L’ex-ministre de l’énergie et des mines à Oran

Une conférence aux relents électoralistes

Poursuivant sa tournée de conférences autour d’un “programme économique et politique” devant permettre à l’Algérie de sortir d’une économie basée exclusivement sur les hydrocarbures, Chakib Khelil, ancien ministre de l’Énergie et des Mines, était, hier, à Oran où il a livré son diagnostic sur l’état de santé de l’économie algérienne. Invité par l’Organisation nationale des microentreprises (ONME), l’ex-ministre a développé pendant plus d’une heure un discours basé sur un constat de l’économie du pays appuyé par une quinzaine de propositions, “au contour large et brutal”, comme il le dira.

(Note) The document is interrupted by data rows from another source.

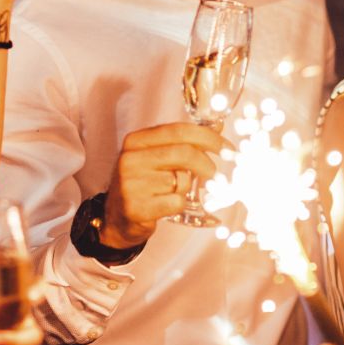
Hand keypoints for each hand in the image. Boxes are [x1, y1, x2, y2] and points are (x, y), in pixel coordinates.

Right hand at [101, 122, 224, 247]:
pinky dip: (180, 204)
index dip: (208, 138)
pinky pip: (176, 202)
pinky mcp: (136, 208)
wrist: (116, 217)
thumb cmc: (143, 183)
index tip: (226, 147)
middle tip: (214, 173)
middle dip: (206, 163)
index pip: (179, 130)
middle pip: (183, 153)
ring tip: (176, 191)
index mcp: (136, 140)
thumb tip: (216, 127)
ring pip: (181, 180)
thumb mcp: (157, 156)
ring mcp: (131, 184)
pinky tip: (168, 205)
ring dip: (187, 188)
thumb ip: (183, 141)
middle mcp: (130, 158)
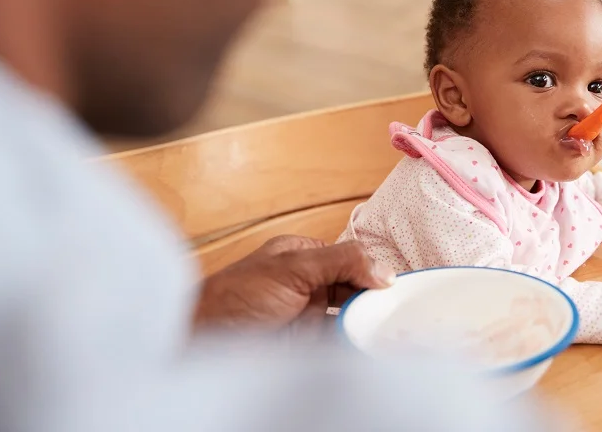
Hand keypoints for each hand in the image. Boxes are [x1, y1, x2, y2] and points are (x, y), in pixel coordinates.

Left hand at [195, 235, 395, 330]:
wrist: (203, 343)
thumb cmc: (234, 297)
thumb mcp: (292, 267)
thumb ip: (341, 261)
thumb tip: (383, 270)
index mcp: (301, 255)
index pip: (349, 258)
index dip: (373, 270)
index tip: (395, 285)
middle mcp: (306, 284)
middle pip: (353, 288)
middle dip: (374, 298)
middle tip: (398, 310)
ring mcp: (307, 316)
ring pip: (349, 317)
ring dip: (367, 322)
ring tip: (391, 328)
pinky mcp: (305, 345)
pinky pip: (338, 343)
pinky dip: (355, 344)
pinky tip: (371, 345)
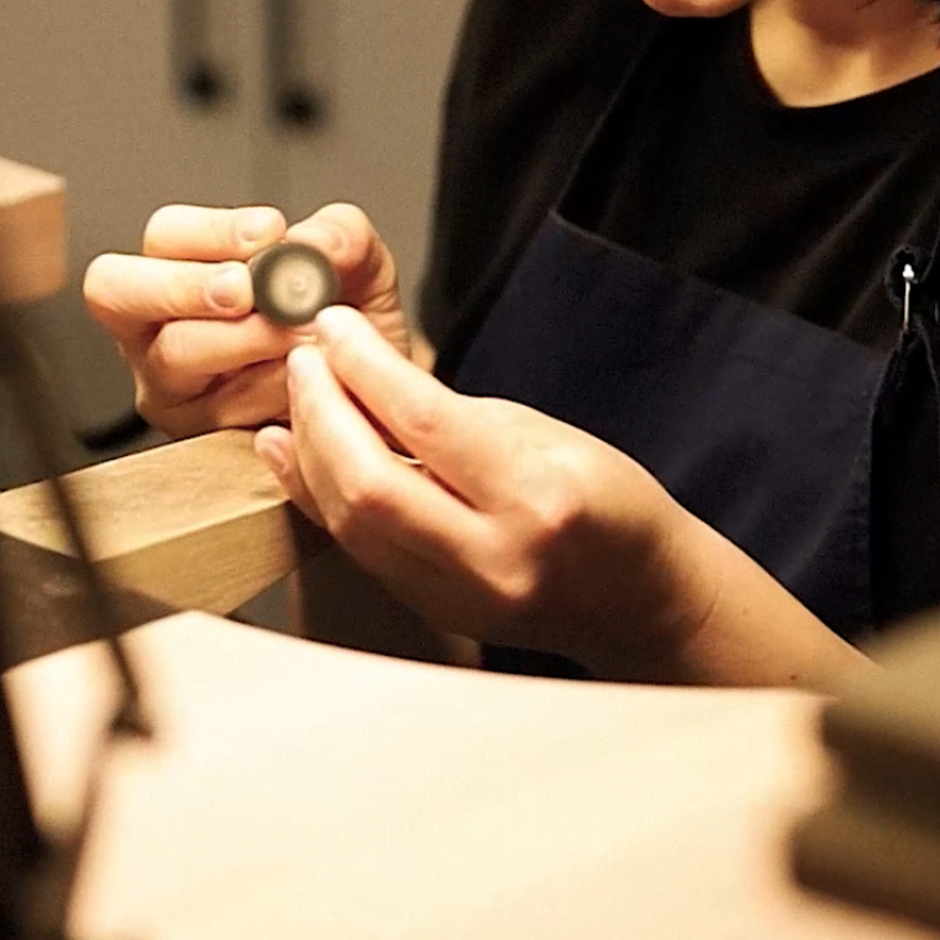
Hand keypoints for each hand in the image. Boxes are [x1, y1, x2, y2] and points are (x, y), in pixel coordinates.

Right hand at [83, 203, 408, 439]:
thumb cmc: (349, 327)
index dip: (211, 232)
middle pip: (114, 289)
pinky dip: (266, 388)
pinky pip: (214, 408)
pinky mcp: (193, 432)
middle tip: (246, 291)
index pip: (165, 235)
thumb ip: (339, 236)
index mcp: (184, 265)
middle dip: (185, 284)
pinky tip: (300, 379)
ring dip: (244, 338)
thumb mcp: (359, 265)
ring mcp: (169, 382)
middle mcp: (158, 323)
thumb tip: (308, 243)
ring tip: (302, 334)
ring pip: (173, 353)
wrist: (374, 398)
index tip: (269, 235)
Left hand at [255, 305, 713, 675]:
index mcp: (537, 499)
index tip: (335, 326)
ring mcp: (461, 597)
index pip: (425, 422)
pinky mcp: (434, 613)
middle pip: (369, 484)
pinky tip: (299, 454)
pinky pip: (359, 549)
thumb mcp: (545, 435)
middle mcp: (494, 558)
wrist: (641, 598)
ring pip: (351, 524)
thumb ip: (451, 416)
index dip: (366, 366)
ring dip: (310, 453)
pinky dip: (320, 496)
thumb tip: (361, 378)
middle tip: (304, 359)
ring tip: (299, 398)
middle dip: (321, 411)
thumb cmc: (606, 501)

En effet, l’orateur, qui rappellera le précédent choc pétrolier des années 80, la baisse des recettes pétrolières de ces dernières années, préconise, pour relancer l’économie algérienne et sortir de la dépendance du pétrole, des batteries de mesures que beaucoup qualifient d’antisociales. “Ce sont des mesures difficiles, mais nécessaires”, a-t-il soutenu. Selon lui, ces mesures doivent impérativement mettre une fin aux subventions des produits de base. Une logique que l’ancien ministre pense qu’elle “subventionne 40 millions d’Algériens”.

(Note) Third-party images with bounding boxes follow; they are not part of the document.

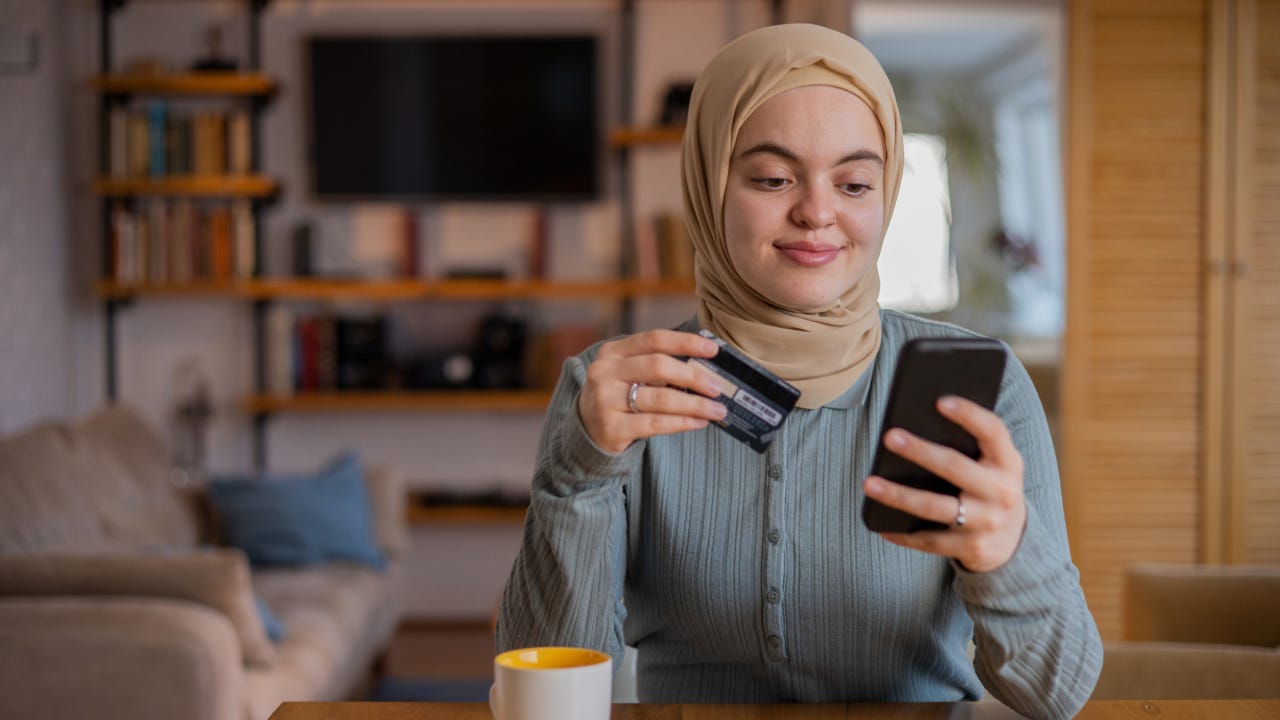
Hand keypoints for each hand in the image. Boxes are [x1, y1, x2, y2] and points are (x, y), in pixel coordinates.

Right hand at [577, 330, 727, 454]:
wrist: (586, 430)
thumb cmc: (619, 396)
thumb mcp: (628, 373)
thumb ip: (657, 365)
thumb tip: (706, 366)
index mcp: (613, 352)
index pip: (654, 339)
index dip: (686, 342)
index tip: (713, 349)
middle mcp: (605, 372)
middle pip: (658, 366)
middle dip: (693, 376)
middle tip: (716, 387)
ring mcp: (606, 401)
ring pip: (661, 399)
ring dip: (695, 404)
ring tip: (717, 410)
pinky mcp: (612, 428)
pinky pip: (656, 424)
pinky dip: (683, 423)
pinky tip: (699, 422)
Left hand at [862, 395, 1026, 572]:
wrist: (1014, 541)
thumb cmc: (989, 488)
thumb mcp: (993, 465)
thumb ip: (970, 446)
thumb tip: (918, 422)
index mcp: (1008, 463)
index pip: (993, 432)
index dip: (969, 415)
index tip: (940, 401)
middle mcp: (1002, 492)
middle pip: (955, 467)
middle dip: (920, 451)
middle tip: (889, 436)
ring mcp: (987, 522)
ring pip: (936, 507)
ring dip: (899, 496)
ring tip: (869, 483)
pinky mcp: (972, 548)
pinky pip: (930, 540)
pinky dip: (903, 534)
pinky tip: (880, 525)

À ses yeux, “le Trésor public n’est plus en mesure d’assurer ces dépenses avec l’accroissement de la population et les demandes sociales de la population”. Chakib Khelil appelle à mettre fin aussi aux prix soutenus de l’énergie, ou encore recommande le retrait de l’investissement étatique qui doit être remplacé par l’investissement privé, qu’il soit national ou étranger. Et de citer les secteurs (l’agriculture, la pêche, les transports) qui doivent dans l’avenir produire de la richesse en remplacement du secteur des hydrocarbures qui est appelé à vivre d’autres bouleversements sur le marché mondial.
Plus loin, l’orateur citera d’autres mesures, sans entrer dans les détails, comme revoir le système bancaire ou encore développer le gaz de schiste comme alternative à l’épuisement des réserves de gaz et de pétrole. Autre point sur lequel il tiendra à insister, celui de l’ouverture  sur le marché africain en multipliant les relations avec les pays du continent et en accueillant les étudiants africains en Algérie.
Interrogé par un journaliste qui lui fera remarquer que ses propositions “académiques sont à même de déranger les barons en place”, l’ex-ministre esquivera par une réponse approximative lui permettant de ne pas s’engager dans ce débat. À noter que dans le public invité, personne n’a posé de questions qui fâchent en relation avec les affaires de Sonatrach et la corruption. Mais pour les nombreux présents venus de plusieurs villes, cette conférence avait tout d’un programme électoral.